After we got out of the cave and had lunch, I had a bit of a mishap, but it was all good once I got into the van. We were in the van for about an hour and a half, so I bolted out of the van as soon as we got to the Tropical Educaiton Center (TEC) to go pee. I ran around the TEC trying to figure out where the bathroom is when I saw two different agoutis. That was pretty interesting.

Once we finished eating dinner, we rode on the back of the pickup truck to go to the Belizean zoo. I got a boa constrictor on my neck, and her name is Queen Green. (I am scared of Queen Green) I think the most surprising things were how small Central American jaguars are, how funky the ocelots sound, how strange the gibnut looks, and HOW CUTE TAPIRS ARE. I was ecstatic that I got to pet Indie the Tapir. We could tell that he was very excited by the food we were giving him. I’m just happy that I got to pet them.

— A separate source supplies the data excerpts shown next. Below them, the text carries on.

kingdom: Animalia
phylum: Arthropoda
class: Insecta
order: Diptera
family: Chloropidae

Ants. We’re not in Las Cuevas but we’re still not in Glovers, so here’s my taxon mojo:
At the end of the tour of the zoo, we saw a lot of small winged insects on the floor. Scott picked up one of the insects and it was a queen fire ant. The other insects were on their mating swarm as well.

Back to Land :( (Day 8)

Today was another travelling day. We left Glover’s in the morning to head back to the mainland. We did one last snorkel on the way back through the mangroves at Twin Caye. There, we saw a manatee, a yellow seahorse, a magnificent feather duster worm, and a lot of upside down jellyfish. I also saw some Caulerpa algae, and many of the algae species I’d seen around the patch reefs.

A seahorse found in the mangroves. His coloration makes him look a lot like a dead mangrove leaf!

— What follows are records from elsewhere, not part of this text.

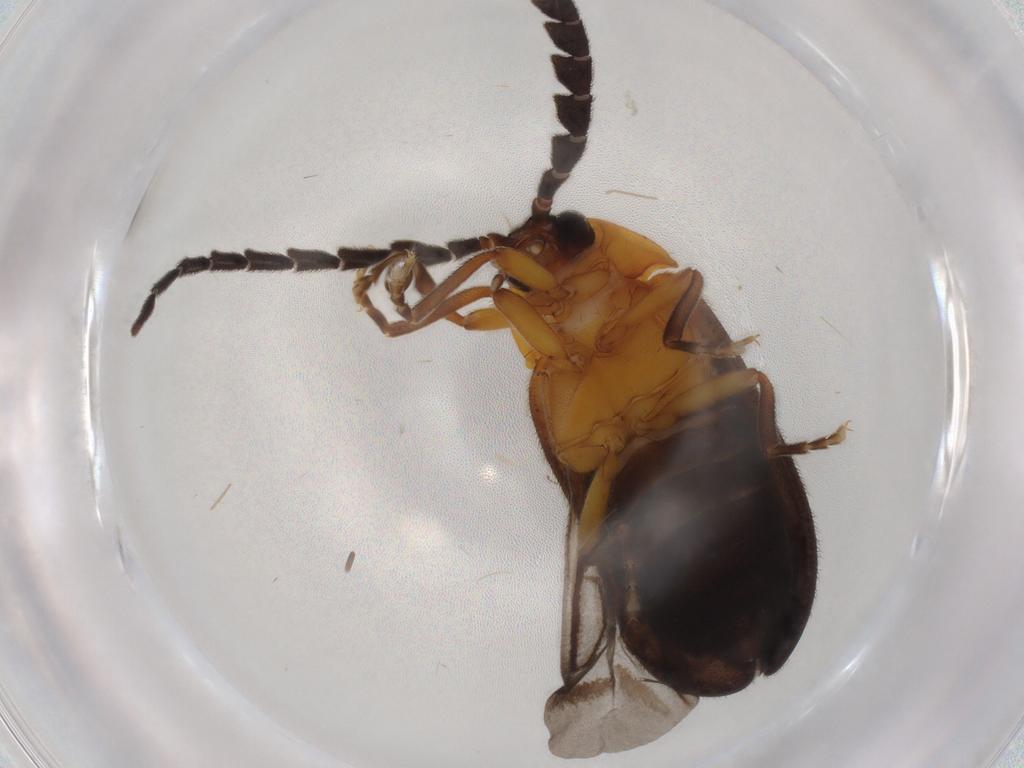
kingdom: Animalia
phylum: Arthropoda
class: Insecta
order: Coleoptera
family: Lampyridae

The other place we stopped on the way back was Carrie Bow Caye, the Smithsonian Research Center. It was cool to meet the volunteer station manager, Clive, and hear about the research going on there.

Once we got back to the mainland, we went back to the Tropical Education Center where we are staying again tonight. We spent the evening at the Belize Zoo and got an amazing tour. We saw five big cats, including a jaguar that did somersaults for us. We also fed a tapir and two crocodiles.

The Tapir we fed at the zoo.

The last thing we did tonight was talk with Lucrecia, who is in Belize to do cat research and took EBIO 319 last year. It was good to see her because we ran cross country together in the fall but she spent the spring semester in Tanzania, and it sounds like she has been doing some really cool stuff.

Tomorrow we are going to a cave. I’m sure it is going to be awesome, but I’m still a little sad that we aren’t at the reef anymore.

(Nakian) May 23: Tapir x Ocelot x Bye LCRS

Today is the last activity day at Las Cuevas Research Station. We finally retrieved the camera traps we set on the first day. I was not expecting much because I have heard how cautious wildlife are especially near human presence. But what are the odds, the cameras caught a curassow, a tapir, an ocelot, and a weasel looking animal that was hard to identify. The last camera trap was a blast with a big cat species we all hoped to see. The ocelot’s beautiful pattern was indeed mesmerizing.
The past several days at the LCRS I must say was extraordinary. The morning choir of the distant and closely birds, nocturne of the night insects, occasional cries of the howler monkeys, bustling processions of Leaf-cutter and army ants’ parade, and shimmer of the neighboring planet beside the tropical moon. Having the first-hand experience of the field biology on the crisp bed of fallen tree litters, rejoicing with the unexpected encounter with amazing species, I have never been so one with the nature before.
I still am not sure what my passion in the ecological field will be in detail. But I learned in LCRS that studying to approach ecological conservation of this biodiversity haven in the light of social, political, cultural, and economic perspective that I aspire to take could be a valid path, even one that could be healthy for me. I do not regret my decision to spend my time here.